La filière R&D déstructurée
Évoquant le CSE qui s'est tenu le 7 juillet, un élu CFE-CGC cite le maître-mot, « défragmentation » (sic) employé par la direction Nokia pour justifier sa stratégie de regroupement des petits sites sur de plus grands sites. En fait, « l'objectif est très clair, c'est la déstructuration totale de Nokia France, de sa R&D qui va être délocalisée en Pologne, en Inde, mais aussi dans des pays à hauts coûts comme l'Allemagne, la Finlande et les États-Unis, alors que Nokia n'est pas en difficulté et que nous réalisons 900 millions d'euros de chiffre d'affaires en France », s'insurge l’élu.
Intervenant au titre de la fédération de la métallurgie CGT, Stéphane Flégeot dénonce ce énième PSE incompréhensible et d'autant plus scandaleux que Nokia France a largement bénéficié de fonds publics depuis le rachat d'Alcatel-Lucent.
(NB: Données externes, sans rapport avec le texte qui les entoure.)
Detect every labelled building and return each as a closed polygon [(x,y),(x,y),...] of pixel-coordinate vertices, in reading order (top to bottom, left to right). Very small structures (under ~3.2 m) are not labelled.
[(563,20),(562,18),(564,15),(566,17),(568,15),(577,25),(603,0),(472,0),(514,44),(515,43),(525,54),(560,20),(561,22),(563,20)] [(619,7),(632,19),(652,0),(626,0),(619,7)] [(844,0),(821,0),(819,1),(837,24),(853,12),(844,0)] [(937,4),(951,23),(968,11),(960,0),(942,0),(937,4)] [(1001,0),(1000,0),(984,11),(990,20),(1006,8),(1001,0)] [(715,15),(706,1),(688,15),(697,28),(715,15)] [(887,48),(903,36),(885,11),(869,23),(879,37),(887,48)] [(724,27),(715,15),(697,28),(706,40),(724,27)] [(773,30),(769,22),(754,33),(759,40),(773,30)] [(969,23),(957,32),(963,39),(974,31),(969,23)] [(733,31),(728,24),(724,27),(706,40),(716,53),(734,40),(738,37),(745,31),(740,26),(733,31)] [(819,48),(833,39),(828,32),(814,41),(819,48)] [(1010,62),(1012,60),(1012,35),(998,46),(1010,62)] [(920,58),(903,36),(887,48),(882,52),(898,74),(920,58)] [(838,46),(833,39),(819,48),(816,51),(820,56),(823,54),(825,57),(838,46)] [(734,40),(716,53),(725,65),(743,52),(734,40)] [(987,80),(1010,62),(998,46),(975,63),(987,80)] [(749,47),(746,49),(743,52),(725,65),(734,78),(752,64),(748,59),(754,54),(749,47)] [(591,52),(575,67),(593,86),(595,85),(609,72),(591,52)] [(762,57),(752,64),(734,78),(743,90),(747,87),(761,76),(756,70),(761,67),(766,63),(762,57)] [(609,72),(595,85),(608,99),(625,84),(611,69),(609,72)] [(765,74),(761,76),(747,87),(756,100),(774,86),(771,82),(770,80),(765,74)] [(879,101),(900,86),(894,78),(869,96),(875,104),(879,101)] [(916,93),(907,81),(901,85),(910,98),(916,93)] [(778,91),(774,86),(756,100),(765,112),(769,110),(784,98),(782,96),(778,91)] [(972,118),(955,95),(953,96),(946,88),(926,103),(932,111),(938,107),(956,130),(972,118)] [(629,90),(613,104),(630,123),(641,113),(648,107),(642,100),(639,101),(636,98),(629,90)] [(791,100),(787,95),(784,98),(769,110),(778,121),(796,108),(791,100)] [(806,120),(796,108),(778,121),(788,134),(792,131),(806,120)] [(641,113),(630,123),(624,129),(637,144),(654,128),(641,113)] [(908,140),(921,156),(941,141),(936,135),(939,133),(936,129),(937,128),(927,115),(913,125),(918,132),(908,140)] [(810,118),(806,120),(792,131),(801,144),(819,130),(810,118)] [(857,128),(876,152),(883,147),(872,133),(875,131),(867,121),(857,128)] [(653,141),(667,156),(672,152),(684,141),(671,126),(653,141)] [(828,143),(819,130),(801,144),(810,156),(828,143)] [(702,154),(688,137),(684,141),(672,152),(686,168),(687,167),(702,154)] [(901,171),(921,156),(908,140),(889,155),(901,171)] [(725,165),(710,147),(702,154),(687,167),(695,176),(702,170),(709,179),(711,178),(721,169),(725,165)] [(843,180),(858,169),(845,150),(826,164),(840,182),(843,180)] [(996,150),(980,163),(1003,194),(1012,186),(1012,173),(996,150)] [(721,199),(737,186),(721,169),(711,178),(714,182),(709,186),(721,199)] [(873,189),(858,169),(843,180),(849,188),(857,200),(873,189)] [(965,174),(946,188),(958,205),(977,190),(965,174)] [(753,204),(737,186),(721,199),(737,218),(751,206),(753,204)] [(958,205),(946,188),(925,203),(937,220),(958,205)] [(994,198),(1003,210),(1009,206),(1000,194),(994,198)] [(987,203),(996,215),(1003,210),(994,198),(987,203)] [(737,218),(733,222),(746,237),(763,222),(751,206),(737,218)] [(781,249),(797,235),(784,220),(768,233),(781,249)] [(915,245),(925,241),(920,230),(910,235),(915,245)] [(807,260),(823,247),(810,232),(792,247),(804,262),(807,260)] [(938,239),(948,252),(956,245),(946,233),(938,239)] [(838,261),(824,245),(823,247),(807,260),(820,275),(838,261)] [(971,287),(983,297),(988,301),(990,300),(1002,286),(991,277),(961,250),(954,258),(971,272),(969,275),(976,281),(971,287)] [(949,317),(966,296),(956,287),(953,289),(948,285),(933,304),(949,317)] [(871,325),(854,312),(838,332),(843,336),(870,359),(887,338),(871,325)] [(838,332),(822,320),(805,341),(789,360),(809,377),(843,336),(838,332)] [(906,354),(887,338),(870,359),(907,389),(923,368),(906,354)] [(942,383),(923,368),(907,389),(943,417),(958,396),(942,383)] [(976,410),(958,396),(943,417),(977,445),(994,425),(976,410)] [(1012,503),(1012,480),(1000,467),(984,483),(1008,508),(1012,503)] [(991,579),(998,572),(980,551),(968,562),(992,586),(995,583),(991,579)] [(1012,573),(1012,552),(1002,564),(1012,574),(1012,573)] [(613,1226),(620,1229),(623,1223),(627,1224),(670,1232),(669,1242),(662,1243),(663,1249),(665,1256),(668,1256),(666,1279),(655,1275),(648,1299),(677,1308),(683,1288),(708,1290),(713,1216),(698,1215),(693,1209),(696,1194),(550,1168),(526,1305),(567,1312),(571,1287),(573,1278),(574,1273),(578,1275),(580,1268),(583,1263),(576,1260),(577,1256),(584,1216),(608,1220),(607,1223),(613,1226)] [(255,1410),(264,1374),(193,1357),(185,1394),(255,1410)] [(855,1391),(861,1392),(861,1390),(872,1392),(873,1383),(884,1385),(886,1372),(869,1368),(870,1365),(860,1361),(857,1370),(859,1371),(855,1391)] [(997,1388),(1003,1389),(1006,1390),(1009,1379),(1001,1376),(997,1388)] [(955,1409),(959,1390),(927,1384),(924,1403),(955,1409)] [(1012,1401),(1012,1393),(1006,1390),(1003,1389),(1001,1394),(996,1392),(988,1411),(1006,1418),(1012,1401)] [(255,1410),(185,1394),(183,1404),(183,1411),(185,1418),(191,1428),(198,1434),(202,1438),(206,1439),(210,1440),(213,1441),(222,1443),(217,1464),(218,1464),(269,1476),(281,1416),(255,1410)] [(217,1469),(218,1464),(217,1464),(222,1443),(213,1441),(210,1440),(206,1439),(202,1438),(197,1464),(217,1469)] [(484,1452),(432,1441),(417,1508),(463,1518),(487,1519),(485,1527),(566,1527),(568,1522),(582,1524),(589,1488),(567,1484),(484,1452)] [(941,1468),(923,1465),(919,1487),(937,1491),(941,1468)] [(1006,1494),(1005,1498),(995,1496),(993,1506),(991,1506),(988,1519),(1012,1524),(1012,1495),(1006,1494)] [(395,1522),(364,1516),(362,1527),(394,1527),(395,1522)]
En l'occurrence de 280 millions d'euros de CIR en quatre ans, rien de moins.
Stéphane Flégeot, FTM-CGT
Un courroux partagé par le secrétaire général de la CFDT, Laurent Berger, qui dénonce, lui, une direction de « margoulins qui ne respectent pas leurs engagements », réclamant dans la foulée le retrait du PSE et le remboursement des aides publiques.
Laurent Berger, CFDT
Difficile donc d'imaginer le démantèlement d'une entreprise, de sa R&D avec ses qualifications et compétences accumulées, dans un secteur qui a montré son importance stratégique durant toute la période de confinement, et pour lequel l'État a investi. Celui-ci est dorénavant directement interpelé.